Download of the Week

The Download of the Week is “Internet Federalism” by Tejas N. Narechania (University of California, Berkeley – School of Law) and Erik Stallman (University of California, Berkeley – School of Law). Here is the abstract:

The internet is not a cloud. Rather, it is a series of real cables, wires, radio links, and switches connecting places that employ real people and house real computers. Each of these components of the internet’s infrastructure operates in a distinct locale and is subject to distinct market constraints.

This basic yet significant descriptive insight has important implications for regulatory cooperation and competition between state and federal authorities regarding broadband internet access. In the latest battles over network neutrality regulation, for example, state and federal regulators have found themselves at odds over the scopes of their respective authority. The Federal Communications Commission has suggested that the internet’s “inherently interstate” nature, together with its own disavowal of regulatory power over broadband carriage, preempts state regulatory power. But some states insist that they retain the authority to regulate various aspects of these services, local and beyond.

So where on the internet does state power end and federal power begin?
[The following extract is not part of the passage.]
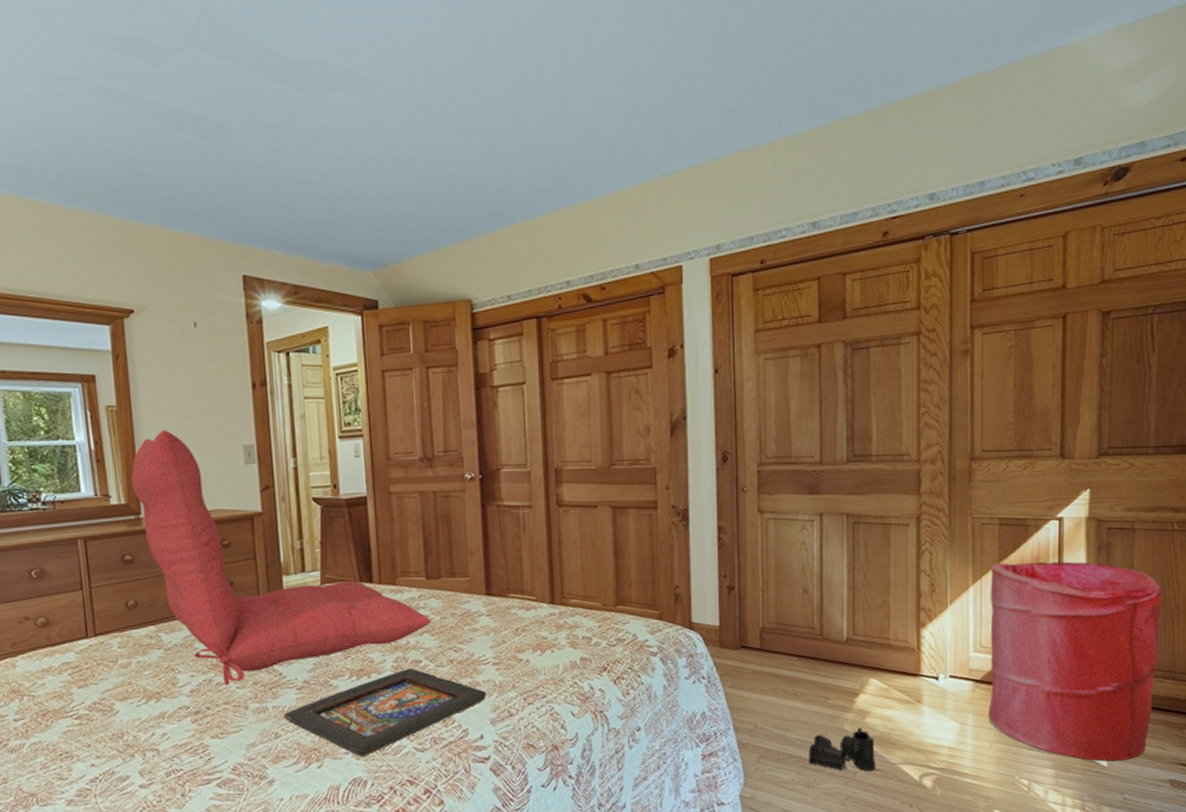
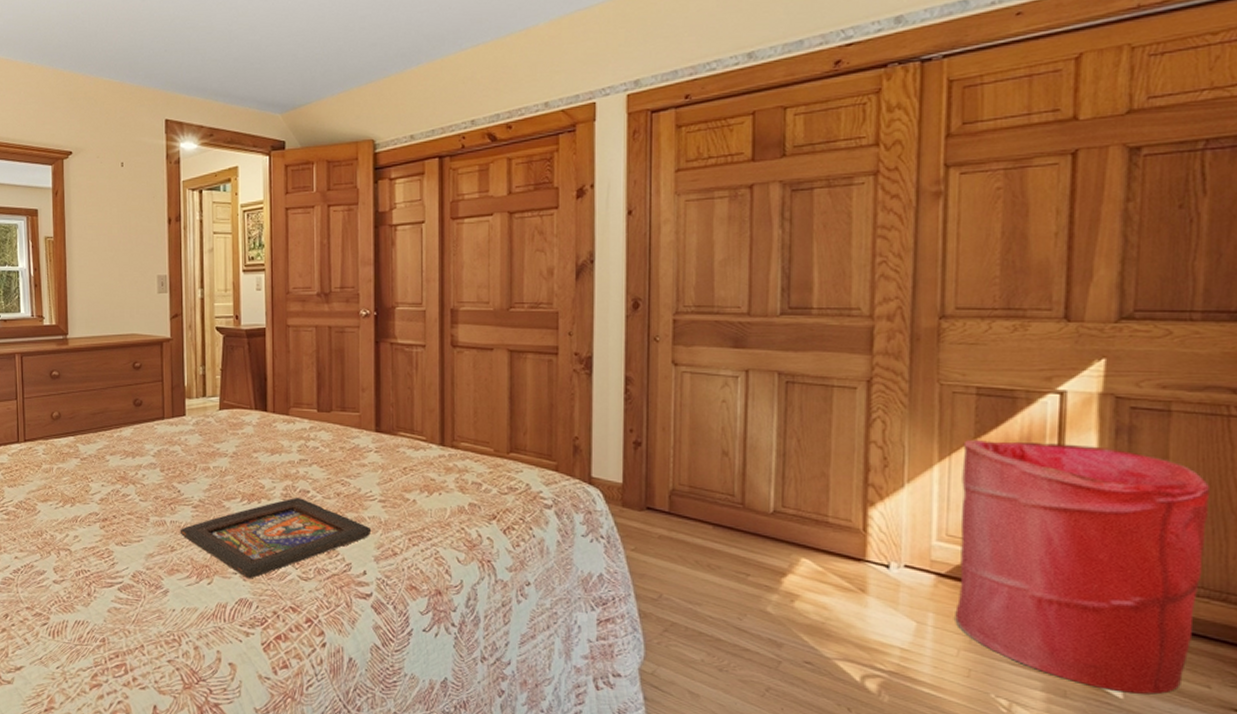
seat cushion: present [131,430,431,685] -> none [61,260,321,497]
boots: present [808,727,876,772] -> none [722,611,806,664]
The long history of competition and cooperation between state and federal communications regulators suggests a tradition—incomplete and imperfect in places—of subsidiarity, locating decisional power at the most immediately salient local jurisdiction. Such an approach can—and should—inform the allocation of shared regulatory authority over the internet’s infrastructure and services, too. The internet is not one grand, monolithic, interstate thing, immune from state and local regulation under the dormant commerce clause, doctrines of federal preemption, or related limits on state power. Rather, whether states may (and should) regulate depends on technical specifics and regulatory effects. Hence, where local concerns predominate, local authorities may be our most competent regulators; and where federal concerns predominate, federal authorities should take the regulatory reins. Such a pragmatic approach yields important lessons for regulatory power online. Some aspects of internet service require a local touch. Others do not. But identifying an appropriate site for resolving such policy matters demands a close understanding of the technical, market, and regulatory structure of the communications networks that form the modern internet.
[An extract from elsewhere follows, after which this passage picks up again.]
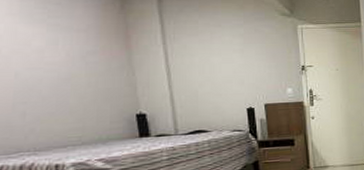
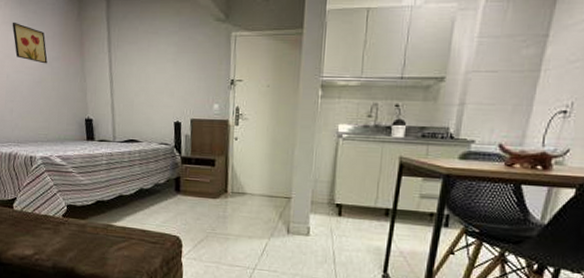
wall art: none [23,13,79,59] -> present [12,22,48,64]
Cofone on Privacy Class Actions

Ignacio Cofone (McGill University Faculty of Law) has posted “Privacy Class Actions” on SSRN. Here is the abstract:

Courts are increasingly being called upon to adjudicate privacy class actions arising from everything from a corporation’s business practices to external events such as hacking. But courts struggle with how to constitute and assess privacy injuries. This is problematic because courts must assess privacy harm throughout different stages in litigation – to determine standing, class certification, and compensation. It is problematic because the uncertainty with how to evaluate and identify privacy harm has produced a Circuit split on the requisite privacy injury sufficient for standing. Lastly, it is problematic because, as a consequence, despite the importance of these class actions for people’s access to justice and ensuring that companies comply with privacy law, their success as a vehicle to these means is hindered.

Privacy class actions are undertheorized. This Article provides a framework for distinguishing which class actions involve harm to people’s privacy interests and which do not, providing courts with the needed framework and proposing how to approach the Circuit split.

This framework’s approach to determining privacy harm has significant theoretical and practical benefits. From a theoretical standpoint, it sheds light on the relationship between privacy loss and actionable privacy harm. By proposing how privacy claims can be evaluated on a continuum, this Article’s proposal is well-suited for evaluating grey areas and, specifically, for class actions. From a practical standpoint, it has consequences for corporate liability and consumer redress for privacy breaches. Most importantly, it gives courts a tool to identify and navigate privacy harm, which continues to be an impediment to privacy class actions and which courts have manifested they are in need of.